Jennie derin bir nefes aldı. "Sen kötü biri değilsin, Jimin. Geçen sefer söylediklerim için özür dilerim." Göz göze geldiklerinde Jimin devam etmesi için başını aşağı yukarı sallamıştı. "Bak," dedi. "Bunu yapmak zorunda değilsin. Ateş Krallığı berbat şeyler yaptı biliyorum. Ama böyle olmak zorunda değil. Tarihteki tüm savaşlarda masum insanlar öldü ve bir sonuca varılamadı. Jimin, başka bir savaşa daha gerek yok. Taehyung acımasız ve inatçı ama bir şekilde onu buna ikna edebilirsek-"
Jimin hafifçe güldü. "Taehyung'u bir şeye ikna etmek mi? Dünya üzerinde bunu yapabilecek biri yok biliyorsun değil mi Jennie?"
Jennie omuz silkerek gülümsedi. "Yanılmıyorsam biri var." Jimin kaşlarını çattığında Jennie konuşmaya devam etti. "Kız kardeşin, Jisoo."
Jimin kafasını iki yana sallayarak koltuktan kalkmaya yeltendiğinde Jennie onun kolundan tutmuş ve yerine oturmasını sağlamıştı. "Hepimiz bir olarak onu ikna edebiliriz. Eskiden Taehyung ile yakındınız."

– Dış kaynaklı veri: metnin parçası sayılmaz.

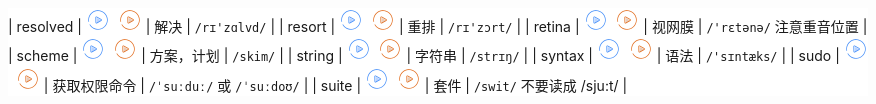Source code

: | resolved | [<img src="audio1.png" width="24">](http://dict.youdao.com/dictvoice?audio=resolved&type=2)&nbsp;&nbsp;[<img src="audio2.png" width="24">](https://audio00.forvo.com/audios/mp3/h/4/h4_9255648_39_2051577_1850860.mp3) | 解决 | `/rɪ'zɑlvd/` |
| resort | [<img src="audio1.png" width="24">](http://dict.youdao.com/dictvoice?audio=resort&type=2)&nbsp;&nbsp;[<img src="audio2.png" width="24">](https://audio00.forvo.com/audios/mp3/c/8/c8_8976598_39_394108_133279.mp3) | 重排 | `/rɪ'zɔrt/` |
| retina | [<img src="audio1.png" width="24">](http://dict.youdao.com/dictvoice?audio=retina&type=2)&nbsp;&nbsp;[<img src="audio2.png" width="24">](https://audio00.forvo.com/audios/mp3/5/b/5b_9000863_39_284334_40071.mp3) | 视网膜 | `/'rɛtənə/` 注意重音位置 |
| scheme | [<img src="audio1.png" width="24">](http://dict.youdao.com/dictvoice?audio=scheme&type=2)&nbsp;&nbsp;[<img src="audio2.png" width="24">](https://audio00.forvo.com/audios/mp3/z/5/z5_9043306_39_30933.mp3) | 方案，计划 | `/skim/` |
| string | [<img src="audio1.png" width="24">](http://dict.youdao.com/dictvoice?audio=string&type=2)&nbsp;&nbsp;[<img src="audio2.png" width="24">](https://audio00.forvo.com/audios/mp3/q/1/q1_8985614_39_451142_1.mp3) | 字符串 | `/strɪŋ/` |
| syntax | [<img src="audio1.png" width="24">](http://dict.youdao.com/dictvoice?audio=syntax&type=2)&nbsp;&nbsp;[<img src="audio2.png" width="24">](https://audio00.forvo.com/audios/mp3/6/a/6a_9144644_39_71887_656862.mp3) | 语法 | `/'sɪntæks/` |
| sudo | [<img src="audio1.png" width="24">](http://dict.youdao.com/dictvoice?audio=sudo&type=2)&nbsp;&nbsp;[<img src="audio2.png" width="24">](https://audio00.forvo.com/audios/mp3/p/w/pw_9218662_39_282780_35760.mp3) | 获取权限命令 | `/ˈsuːduː/` 或 `/ˈsuːdoʊ/` |
| suite | [<img src="audio1.png" width="24">](http://dict.youdao.com/dictvoice?audio=suite&type=2)&nbsp;&nbsp;[<img src="audio2.png" width="24">](https://audio00.forvo.com/audios/mp3/t/f/tf_9054385_39_283697_437392.mp3) | 套件 | `/swit/` 不要读成 /sju:t/ |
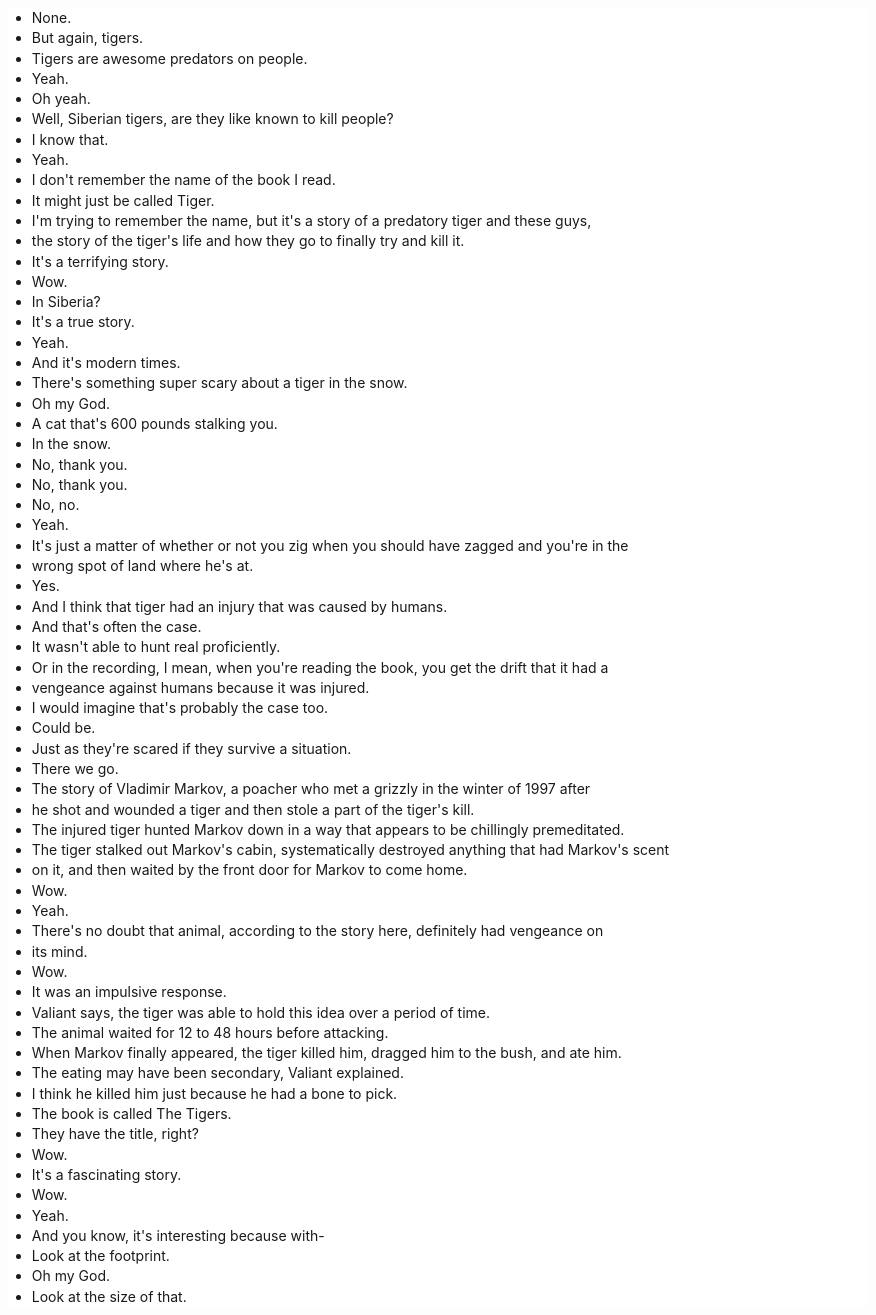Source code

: *  None.
*  But again, tigers.
*  Tigers are awesome predators on people.
*  Yeah.
*  Oh yeah.
*  Well, Siberian tigers, are they like known to kill people?
*  I know that.
*  Yeah.
*  I don't remember the name of the book I read.
*  It might just be called Tiger.
*  I'm trying to remember the name, but it's a story of a predatory tiger and these guys,
*  the story of the tiger's life and how they go to finally try and kill it.
*  It's a terrifying story.
*  Wow.
*  In Siberia?
*  It's a true story.
*  Yeah.
*  And it's modern times.
*  There's something super scary about a tiger in the snow.
*  Oh my God.
*  A cat that's 600 pounds stalking you.
*  In the snow.
*  No, thank you.
*  No, thank you.
*  No, no.
*  Yeah.
*  It's just a matter of whether or not you zig when you should have zagged and you're in the
*  wrong spot of land where he's at.
*  Yes.
*  And I think that tiger had an injury that was caused by humans.
*  And that's often the case.
*  It wasn't able to hunt real proficiently.
*  Or in the recording, I mean, when you're reading the book, you get the drift that it had a
*  vengeance against humans because it was injured.
*  I would imagine that's probably the case too.
*  Could be.
*  Just as they're scared if they survive a situation.
*  There we go.
*  The story of Vladimir Markov, a poacher who met a grizzly in the winter of 1997 after
*  he shot and wounded a tiger and then stole a part of the tiger's kill.
*  The injured tiger hunted Markov down in a way that appears to be chillingly premeditated.
*  The tiger stalked out Markov's cabin, systematically destroyed anything that had Markov's scent
*  on it, and then waited by the front door for Markov to come home.
*  Wow.
*  Yeah.
*  There's no doubt that animal, according to the story here, definitely had vengeance on
*  its mind.
*  Wow.
*  It was an impulsive response.
*  Valiant says, the tiger was able to hold this idea over a period of time.
*  The animal waited for 12 to 48 hours before attacking.
*  When Markov finally appeared, the tiger killed him, dragged him to the bush, and ate him.
*  The eating may have been secondary, Valiant explained.
*  I think he killed him just because he had a bone to pick.
*  The book is called The Tigers.
*  They have the title, right?
*  Wow.
*  It's a fascinating story.
*  Wow.
*  Yeah.
*  And you know, it's interesting because with-
*  Look at the footprint.
*  Oh my God.
*  Look at the size of that.
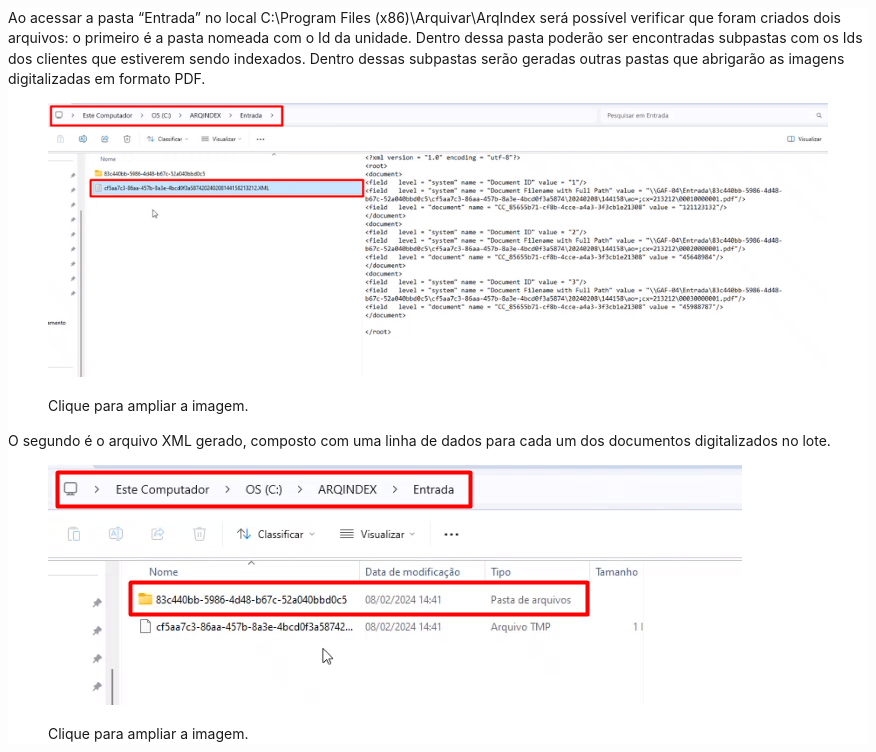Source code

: Ao acessar a pasta “Entrada” no local C:\Program Files (x86)\Arquivar\ArqIndex será possível verificar que foram criados dois arquivos: o primeiro é a pasta nomeada com o Id da unidade. Dentro dessa pasta poderão ser encontradas subpastas com os Ids dos clientes que estiverem sendo indexados. Dentro dessas subpastas serão geradas outras pastas que abrigarão as imagens digitalizadas em formato PDF.

<figure><img src="../../.gitbook/assets/app34.png" alt=""><figcaption><p>Clique para ampliar a imagem.</p></figcaption></figure>

O segundo é o arquivo XML gerado, composto com uma linha de dados para cada um dos documentos digitalizados no lote.

<figure><img src="../../.gitbook/assets/app35.png" alt=""><figcaption><p>Clique para ampliar a imagem.</p></figcaption></figure>
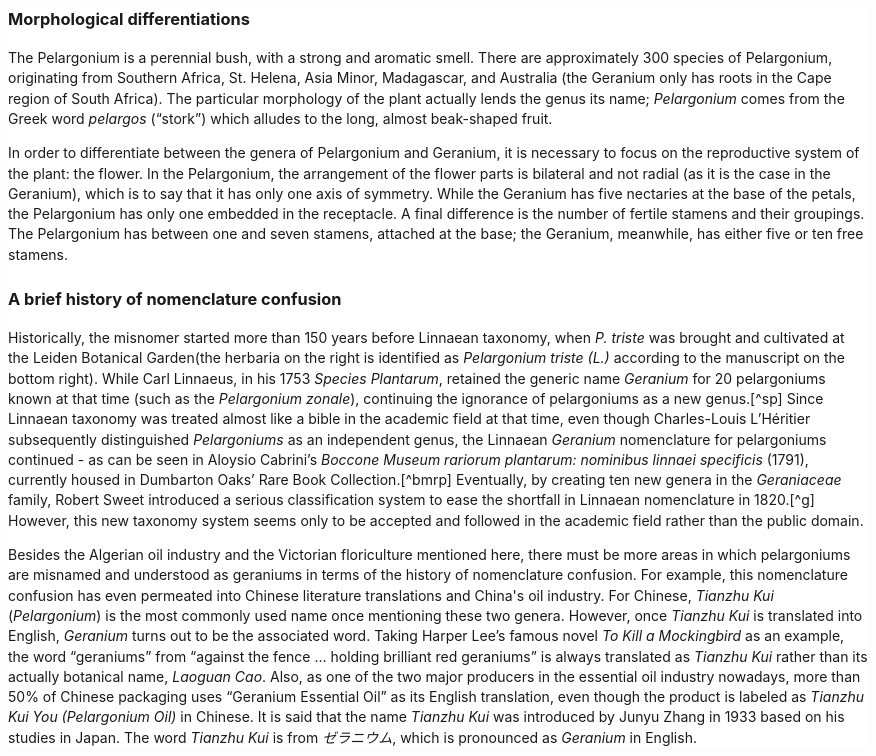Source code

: ### Morphological differentiations
The Pelargonium is a perennial bush, with a strong and aromatic smell. There are approximately 300 species of Pelargonium, originating from Southern Africa, St. Helena, Asia Minor, Madagascar, and Australia (the Geranium only has roots in the Cape region of South Africa). The particular morphology of the plant actually lends the genus its name; *Pelargonium* comes from the Greek word *pelargos* (“stork”) which alludes to the long, almost beak-shaped fruit. 

In order to differentiate between the genera of Pelargonium and Geranium, it is necessary to focus on the reproductive system of the plant: the flower. In the Pelargonium, the arrangement of the flower parts is bilateral and not radial (as it is the case in the Geranium), which is to say that it has only one axis of symmetry. While the Geranium has five nectaries at the base of the petals, the Pelargonium has only one embedded in the receptacle. A final difference is the number of fertile stamens and their groupings. The Pelargonium has between one and seven stamens, attached at the base; the Geranium,  meanwhile, has either five or ten free stamens.

### A brief history of nomenclature confusion
Historically, the misnomer started more than 150 years before Linnaean taxonomy, when *P. triste* was brought and cultivated at the Leiden Botanical Garden(the herbaria on the right is identified as *Pelargonium triste (L.)* according to the manuscript on the bottom right). While Carl Linnaeus, in his 1753 *Species Plantarum*, retained the generic name *Geranium* for 20 pelargoniums known at that time (such as the *Pelargonium zonale*), continuing the ignorance of pelargoniums as a new genus.[^sp] Since Linnaean taxonomy was treated almost like a bible in the academic field at that time, even though Charles-Louis L’Héritier subsequently distinguished *Pelargoniums* as an independent genus, the Linnaean *Geranium* nomenclature for pelargoniums continued - as can be seen in Aloysio Cabrini’s *Boccone Museum rariorum plantarum: nominibus linnaei specificis* (1791), currently housed in Dumbarton Oaks’ Rare Book Collection.[^bmrp] Eventually, by creating ten new genera in the *Geraniaceae* family, Robert Sweet introduced a serious classification system to ease the shortfall in Linnaean nomenclature in 1820.[^g] However, this new taxonomy system seems only to be accepted and followed in the academic field rather than the public domain.   
<param title="Pelargonium zonale" eid="Q3898877">
<param ve-plant-specimen jpid="10.5555/al.ap.specimen.bm000574836">
<param ve-storiiies id="9b1fm">

Besides the Algerian oil industry and the Victorian floriculture mentioned here, there must be more areas in which pelargoniums are misnamed and understood as geraniums in terms of the history of nomenclature confusion. For example, this nomenclature confusion has even permeated into Chinese literature translations and China's oil industry. For Chinese, *Tianzhu Kui* (*Pelargonium*) is the most commonly used name once mentioning these two genera. However, once *Tianzhu Kui* is translated into English, *Geranium* turns out to be the associated word. Taking Harper Lee’s famous novel *To Kill a Mockingbird* as an example, the word “geraniums” from “against the fence … holding brilliant red geraniums” is always translated as *Tianzhu Kui* rather than its actually botanical name, *Laoguan Cao*. Also, as one of the two major producers in the essential oil industry nowadays,  more than 50% of Chinese packaging uses “Geranium Essential Oil” as its English translation, even though the product is labeled as *Tianzhu Kui You (Pelargonium Oil)* in Chinese. It is said that the name *Tianzhu Kui* was introduced by Junyu Zhang in 1933 based on his studies in Japan. The word *Tianzhu Kui* is from *ゼラニウム*, which is pronounced as *Geranium* in English. 
<param ve-image static
title="Chinese _Gongbi_ Line Drawing of a geranium, which is named _Tianzhu Kui_ (_Pelargonium_) in Chinese." url="https://raw.githubusercontent.com/JSTOR-Labs/plant-humanities/master/images/Tianzhu_Kui.png" fit="contain" attribution="Chinese Gongbi Line Drawing of Hundred Flowers (Autumn and Winter). Tianjin Yangliuqing Fine Arts Press. 2005.">
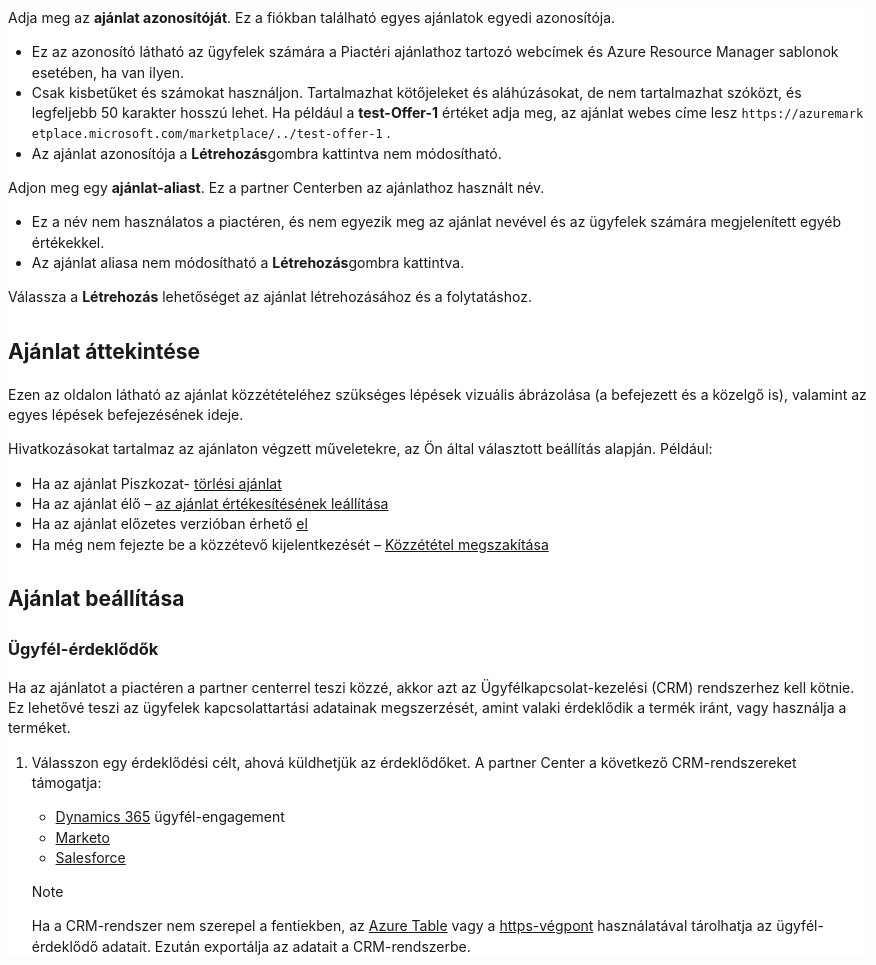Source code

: Adja meg az **ajánlat azonosítóját**. Ez a fiókban található egyes ajánlatok egyedi azonosítója.

- Ez az azonosító látható az ügyfelek számára a Piactéri ajánlathoz tartozó webcímek és Azure Resource Manager sablonok esetében, ha van ilyen.
- Csak kisbetűket és számokat használjon. Tartalmazhat kötőjeleket és aláhúzásokat, de nem tartalmazhat szóközt, és legfeljebb 50 karakter hosszú lehet. Ha például a **test-Offer-1** értéket adja meg, az ajánlat webes címe lesz `https://azuremarketplace.microsoft.com/marketplace/../test-offer-1` .
- Az ajánlat azonosítója a **Létrehozás**gombra kattintva nem módosítható.

Adjon meg egy **ajánlat-aliast**. Ez a partner Centerben az ajánlathoz használt név.

- Ez a név nem használatos a piactéren, és nem egyezik meg az ajánlat nevével és az ügyfelek számára megjelenített egyéb értékekkel.
- Az ajánlat aliasa nem módosítható a **Létrehozás**gombra kattintva.

Válassza a **Létrehozás** lehetőséget az ajánlat létrehozásához és a folytatáshoz.

## <a name="offer-overview"></a>Ajánlat áttekintése

Ezen az oldalon látható az ajánlat közzétételéhez szükséges lépések vizuális ábrázolása (a befejezett és a közelgő is), valamint az egyes lépések befejezésének ideje.

Hivatkozásokat tartalmaz az ajánlaton végzett műveletekre, az Ön által választott beállítás alapján. Például:

- Ha az ajánlat Piszkozat- [törlési ajánlat](https://docs.microsoft.com/azure/marketplace/partner-center-portal/update-existing-offer#delete-a-draft-offer)
- Ha az ajánlat élő – [az ajánlat értékesítésének leállítása](https://docs.microsoft.com/azure/marketplace/partner-center-portal/update-existing-offer#stop-selling-an-offer-or-plan)
- Ha az ajánlat előzetes verzióban érhető [el](https://docs.microsoft.com/azure/marketplace/partner-center-portal/publishing-status#publisher-approval)
- Ha még nem fejezte be a közzétevő kijelentkezését – [Közzététel megszakítása](https://docs.microsoft.com/azure/marketplace/partner-center-portal/update-existing-offer#cancel-publishing)

## <a name="offer-setup"></a>Ajánlat beállítása

### <a name="customer-leads"></a>Ügyfél-érdeklődők

Ha az ajánlatot a piactéren a partner centerrel teszi közzé, akkor azt az Ügyfélkapcsolat-kezelési (CRM) rendszerhez kell kötnie. Ez lehetővé teszi az ügyfelek kapcsolattartási adatainak megszerzését, amint valaki érdeklődik a termék iránt, vagy használja a terméket.

1. Válasszon egy érdeklődési célt, ahová küldhetjük az érdeklődőket. A partner Center a következő CRM-rendszereket támogatja:

    - [Dynamics 365](https://docs.microsoft.com/azure/marketplace/partner-center-portal/commercial-marketplace-lead-management-instructions-dynamics) ügyfél-engagement
    - [Marketo](https://docs.microsoft.com/azure/marketplace/partner-center-portal/commercial-marketplace-lead-management-instructions-marketo)
    - [Salesforce](https://docs.microsoft.com/azure/marketplace/partner-center-portal/commercial-marketplace-lead-management-instructions-salesforce)

    > [!NOTE]
    > Ha a CRM-rendszer nem szerepel a fentiekben, az [Azure Table](https://docs.microsoft.com/azure/marketplace/partner-center-portal/commercial-marketplace-lead-management-instructions-azure-table) vagy a [https-végpont](https://docs.microsoft.com/azure/marketplace/partner-center-portal/commercial-marketplace-lead-management-instructions-https) használatával tárolhatja az ügyfél-érdeklődő adatait. Ezután exportálja az adatait a CRM-rendszerbe.
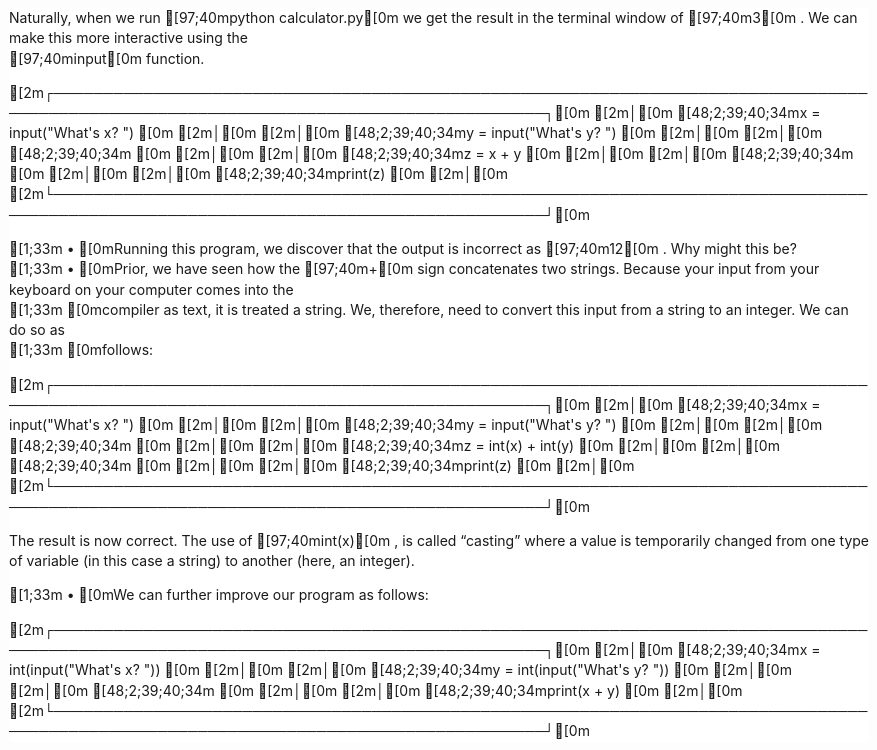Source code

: Naturally, when we run [97;40mpython calculator.py[0m we get the result in the terminal window of [97;40m3[0m . We can make this more interactive using the   
[97;40minput[0m function.                                                                                                                           

[2m┌────────────────────────────────────────────────────────────────────────────────────────────────────────────────────────────────────────┐[0m
[2m│[0m [48;2;39;40;34mx = input("What's x? ")                                                                                                               [0m [2m│[0m
[2m│[0m [48;2;39;40;34my = input("What's y? ")                                                                                                               [0m [2m│[0m
[2m│[0m [48;2;39;40;34m                                                                                                                                      [0m [2m│[0m
[2m│[0m [48;2;39;40;34mz = x + y                                                                                                                             [0m [2m│[0m
[2m│[0m [48;2;39;40;34m                                                                                                                                      [0m [2m│[0m
[2m│[0m [48;2;39;40;34mprint(z)                                                                                                                              [0m [2m│[0m
[2m└────────────────────────────────────────────────────────────────────────────────────────────────────────────────────────────────────────┘[0m

[1;33m • [0mRunning this program, we discover that the output is incorrect as [97;40m12[0m . Why might this be?                                              
[1;33m • [0mPrior, we have seen how the [97;40m+[0m sign concatenates two strings. Because your input from your keyboard on your computer comes into the     
[1;33m   [0mcompiler as text, it is treated a string. We, therefore, need to convert this input from a string to an integer. We can do so as       
[1;33m   [0mfollows:                                                                                                                               

[2m┌────────────────────────────────────────────────────────────────────────────────────────────────────────────────────────────────────────┐[0m
[2m│[0m [48;2;39;40;34mx = input("What's x? ")                                                                                                               [0m [2m│[0m
[2m│[0m [48;2;39;40;34my = input("What's y? ")                                                                                                               [0m [2m│[0m
[2m│[0m [48;2;39;40;34m                                                                                                                                      [0m [2m│[0m
[2m│[0m [48;2;39;40;34mz = int(x) + int(y)                                                                                                                   [0m [2m│[0m
[2m│[0m [48;2;39;40;34m                                                                                                                                      [0m [2m│[0m
[2m│[0m [48;2;39;40;34mprint(z)                                                                                                                              [0m [2m│[0m
[2m└────────────────────────────────────────────────────────────────────────────────────────────────────────────────────────────────────────┘[0m

The result is now correct. The use of [97;40mint(x)[0m , is called “casting” where a value is temporarily changed from one type of variable (in this
case a string) to another (here, an integer).                                                                                             

[1;33m • [0mWe can further improve our program as follows:                                                                                         

[2m┌────────────────────────────────────────────────────────────────────────────────────────────────────────────────────────────────────────┐[0m
[2m│[0m [48;2;39;40;34mx = int(input("What's x? "))                                                                                                          [0m [2m│[0m
[2m│[0m [48;2;39;40;34my = int(input("What's y? "))                                                                                                          [0m [2m│[0m
[2m│[0m [48;2;39;40;34m                                                                                                                                      [0m [2m│[0m
[2m│[0m [48;2;39;40;34mprint(x + y)                                                                                                                          [0m [2m│[0m
[2m└────────────────────────────────────────────────────────────────────────────────────────────────────────────────────────────────────────┘[0m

"Şimdiyse Taehyung'un en büyük düşmanı benim." dedi Jimin ciddiyetle. "Benden nefret ediyor ve duygularımız karşılıklı."
"Senden nefret etmiyor. Onu çok iyi tanıyorum, Jimin. Senden nefret etmiyor. Taehyung kaybolmuş durumda, içeride bir yerlerde." Genç kız, bileklerini açarak hala orada olan izleri gösterdi. "Senin yanına gelmeden önce beni hapsetmişti. Kurtulmak için üçüncü katın penceresinden bir iple inmem gerekti ve o sırada bileklerim kesildi. Ondan ben de nefret ediyordum, etmeliydim. Ama sen de çok iyi biliyorsun ki, Taehyung şuan gerçek Taehyung değil. Senin en yakın arkadaşın ve benim abim oralarda bir yerde. Onu bulabilirsek, savaşa gerek kalmaz."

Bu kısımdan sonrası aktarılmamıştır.